» Problem requirements
Please write out, word for word, everything in the entries below from the line containing "catalogue / barcode: US 3528469" down to the line containing "scientific name: Allium textile", including both of those lines.

» Saved data entries
▬▬▬
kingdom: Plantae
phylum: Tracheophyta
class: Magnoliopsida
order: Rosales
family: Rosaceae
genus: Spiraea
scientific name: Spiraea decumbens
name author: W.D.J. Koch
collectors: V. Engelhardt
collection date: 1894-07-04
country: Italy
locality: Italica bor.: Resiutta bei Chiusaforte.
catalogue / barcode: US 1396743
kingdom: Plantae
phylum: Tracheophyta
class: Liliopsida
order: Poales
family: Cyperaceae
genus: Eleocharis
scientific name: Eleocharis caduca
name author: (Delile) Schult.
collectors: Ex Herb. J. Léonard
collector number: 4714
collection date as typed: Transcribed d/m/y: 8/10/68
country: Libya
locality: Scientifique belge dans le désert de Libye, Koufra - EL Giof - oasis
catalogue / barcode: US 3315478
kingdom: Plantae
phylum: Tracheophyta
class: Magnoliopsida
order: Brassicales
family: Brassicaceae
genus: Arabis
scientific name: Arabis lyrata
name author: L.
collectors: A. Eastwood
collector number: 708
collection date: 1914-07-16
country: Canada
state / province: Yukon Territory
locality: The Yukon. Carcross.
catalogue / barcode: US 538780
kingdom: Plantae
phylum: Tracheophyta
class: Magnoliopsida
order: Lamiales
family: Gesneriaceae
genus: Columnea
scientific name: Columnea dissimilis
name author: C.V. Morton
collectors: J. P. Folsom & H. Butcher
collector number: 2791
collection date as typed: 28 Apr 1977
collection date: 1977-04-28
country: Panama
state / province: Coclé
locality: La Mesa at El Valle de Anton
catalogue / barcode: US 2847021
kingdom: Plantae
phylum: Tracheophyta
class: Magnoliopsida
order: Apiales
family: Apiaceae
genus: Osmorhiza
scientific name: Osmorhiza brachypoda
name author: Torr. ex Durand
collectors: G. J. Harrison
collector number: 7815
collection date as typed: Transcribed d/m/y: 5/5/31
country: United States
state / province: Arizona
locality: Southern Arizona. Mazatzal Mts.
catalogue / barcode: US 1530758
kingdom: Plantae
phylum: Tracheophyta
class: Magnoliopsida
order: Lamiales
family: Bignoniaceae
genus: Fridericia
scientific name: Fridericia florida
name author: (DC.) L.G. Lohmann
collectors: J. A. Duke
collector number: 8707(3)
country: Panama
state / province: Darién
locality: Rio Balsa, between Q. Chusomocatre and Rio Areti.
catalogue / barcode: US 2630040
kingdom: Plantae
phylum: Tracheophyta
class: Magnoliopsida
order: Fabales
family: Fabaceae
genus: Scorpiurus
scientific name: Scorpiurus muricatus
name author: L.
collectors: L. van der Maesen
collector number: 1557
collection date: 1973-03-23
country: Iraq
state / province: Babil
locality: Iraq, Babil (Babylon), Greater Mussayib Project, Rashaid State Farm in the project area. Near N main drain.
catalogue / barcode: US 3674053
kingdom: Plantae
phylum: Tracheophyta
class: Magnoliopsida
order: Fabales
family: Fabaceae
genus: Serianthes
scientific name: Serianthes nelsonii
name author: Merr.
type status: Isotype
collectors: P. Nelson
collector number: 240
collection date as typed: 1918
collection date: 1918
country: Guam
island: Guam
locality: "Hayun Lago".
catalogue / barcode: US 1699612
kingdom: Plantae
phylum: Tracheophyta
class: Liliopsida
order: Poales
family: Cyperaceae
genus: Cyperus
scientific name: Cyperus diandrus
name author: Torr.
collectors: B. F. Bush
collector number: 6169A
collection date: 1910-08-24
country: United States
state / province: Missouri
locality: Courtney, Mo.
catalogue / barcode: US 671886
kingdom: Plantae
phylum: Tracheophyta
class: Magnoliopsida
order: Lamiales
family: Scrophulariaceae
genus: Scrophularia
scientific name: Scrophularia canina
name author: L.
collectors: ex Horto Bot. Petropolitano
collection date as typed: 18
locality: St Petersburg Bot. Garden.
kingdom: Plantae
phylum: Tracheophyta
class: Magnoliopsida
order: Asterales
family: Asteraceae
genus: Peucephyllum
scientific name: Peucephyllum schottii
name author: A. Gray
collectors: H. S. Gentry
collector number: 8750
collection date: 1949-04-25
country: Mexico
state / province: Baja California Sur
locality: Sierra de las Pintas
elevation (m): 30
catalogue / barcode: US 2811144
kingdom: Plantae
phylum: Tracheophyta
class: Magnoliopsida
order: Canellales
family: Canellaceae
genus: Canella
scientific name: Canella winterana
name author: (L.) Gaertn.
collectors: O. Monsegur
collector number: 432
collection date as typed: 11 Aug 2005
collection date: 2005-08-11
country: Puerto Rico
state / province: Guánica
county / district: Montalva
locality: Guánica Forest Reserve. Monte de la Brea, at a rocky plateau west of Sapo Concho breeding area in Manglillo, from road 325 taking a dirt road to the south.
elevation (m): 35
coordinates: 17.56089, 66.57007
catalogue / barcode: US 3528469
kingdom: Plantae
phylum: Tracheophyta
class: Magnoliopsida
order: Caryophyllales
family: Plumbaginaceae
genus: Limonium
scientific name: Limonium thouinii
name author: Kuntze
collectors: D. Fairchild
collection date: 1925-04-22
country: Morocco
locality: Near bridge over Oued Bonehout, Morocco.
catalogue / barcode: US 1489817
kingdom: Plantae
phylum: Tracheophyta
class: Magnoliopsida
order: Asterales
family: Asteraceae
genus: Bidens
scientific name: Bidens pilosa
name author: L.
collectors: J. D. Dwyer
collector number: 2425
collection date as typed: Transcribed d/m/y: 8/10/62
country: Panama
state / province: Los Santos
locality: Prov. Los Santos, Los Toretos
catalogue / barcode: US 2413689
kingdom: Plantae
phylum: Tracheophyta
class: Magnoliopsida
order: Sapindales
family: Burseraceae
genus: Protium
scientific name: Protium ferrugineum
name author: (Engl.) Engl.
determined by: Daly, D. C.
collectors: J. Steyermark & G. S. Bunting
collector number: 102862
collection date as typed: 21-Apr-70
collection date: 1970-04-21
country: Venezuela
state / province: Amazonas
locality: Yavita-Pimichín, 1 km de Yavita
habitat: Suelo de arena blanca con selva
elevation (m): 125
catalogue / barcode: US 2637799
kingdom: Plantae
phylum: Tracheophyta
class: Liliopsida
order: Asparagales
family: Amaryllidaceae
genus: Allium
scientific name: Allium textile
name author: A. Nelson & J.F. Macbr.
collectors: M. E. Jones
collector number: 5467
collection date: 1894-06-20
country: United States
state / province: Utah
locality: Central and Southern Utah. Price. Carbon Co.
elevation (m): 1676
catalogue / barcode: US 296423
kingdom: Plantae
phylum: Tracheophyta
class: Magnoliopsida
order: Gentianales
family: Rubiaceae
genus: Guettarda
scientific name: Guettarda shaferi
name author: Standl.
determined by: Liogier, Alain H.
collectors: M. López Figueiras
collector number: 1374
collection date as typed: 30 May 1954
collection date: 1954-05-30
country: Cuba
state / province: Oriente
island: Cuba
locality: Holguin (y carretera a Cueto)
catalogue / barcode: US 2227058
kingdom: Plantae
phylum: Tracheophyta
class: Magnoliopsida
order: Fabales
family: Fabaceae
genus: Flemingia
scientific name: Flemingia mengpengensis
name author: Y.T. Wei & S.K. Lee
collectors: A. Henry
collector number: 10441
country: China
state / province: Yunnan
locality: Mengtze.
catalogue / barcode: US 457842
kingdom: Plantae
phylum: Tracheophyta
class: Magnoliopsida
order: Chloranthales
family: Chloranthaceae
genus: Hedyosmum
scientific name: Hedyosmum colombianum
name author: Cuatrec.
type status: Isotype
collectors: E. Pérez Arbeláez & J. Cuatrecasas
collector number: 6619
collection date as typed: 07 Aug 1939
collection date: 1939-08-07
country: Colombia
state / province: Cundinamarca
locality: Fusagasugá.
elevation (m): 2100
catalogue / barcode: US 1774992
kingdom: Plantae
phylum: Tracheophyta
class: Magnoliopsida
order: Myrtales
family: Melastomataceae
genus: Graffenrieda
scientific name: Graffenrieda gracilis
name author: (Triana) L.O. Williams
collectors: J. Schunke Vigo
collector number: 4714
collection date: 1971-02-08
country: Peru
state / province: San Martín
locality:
▬▬▬
» Exercise response
catalogue / barcode: US 3528469
kingdom: Plantae
phylum: Tracheophyta
class: Magnoliopsida
order: Caryophyllales
family: Plumbaginaceae
genus: Limonium
scientific name: Limonium thouinii
name author: Kuntze
collectors: D. Fairchild
collection date: 1925-04-22
country: Morocco
locality: Near bridge over Oued Bonehout, Morocco.
catalogue / barcode: US 1489817
kingdom: Plantae
phylum: Tracheophyta
class: Magnoliopsida
order: Asterales
family: Asteraceae
genus: Bidens
scientific name: Bidens pilosa
name author: L.
collectors: J. D. Dwyer
collector number: 2425
collection date as typed: Transcribed d/m/y: 8/10/62
country: Panama
state / province: Los Santos
locality: Prov. Los Santos, Los Toretos
catalogue / barcode: US 2413689
kingdom: Plantae
phylum: Tracheophyta
class: Magnoliopsida
order: Sapindales
family: Burseraceae
genus: Protium
scientific name: Protium ferrugineum
name author: (Engl.) Engl.
determined by: Daly, D. C.
collectors: J. Steyermark & G. S. Bunting
collector number: 102862
collection date as typed: 21-Apr-70
collection date: 1970-04-21
country: Venezuela
state / province: Amazonas
locality: Yavita-Pimichín, 1 km de Yavita
habitat: Suelo de arena blanca con selva
elevation (m): 125
catalogue / barcode: US 2637799
kingdom: Plantae
phylum: Tracheophyta
class: Liliopsida
order: Asparagales
family: Amaryllidaceae
genus: Allium
scientific name: Allium textile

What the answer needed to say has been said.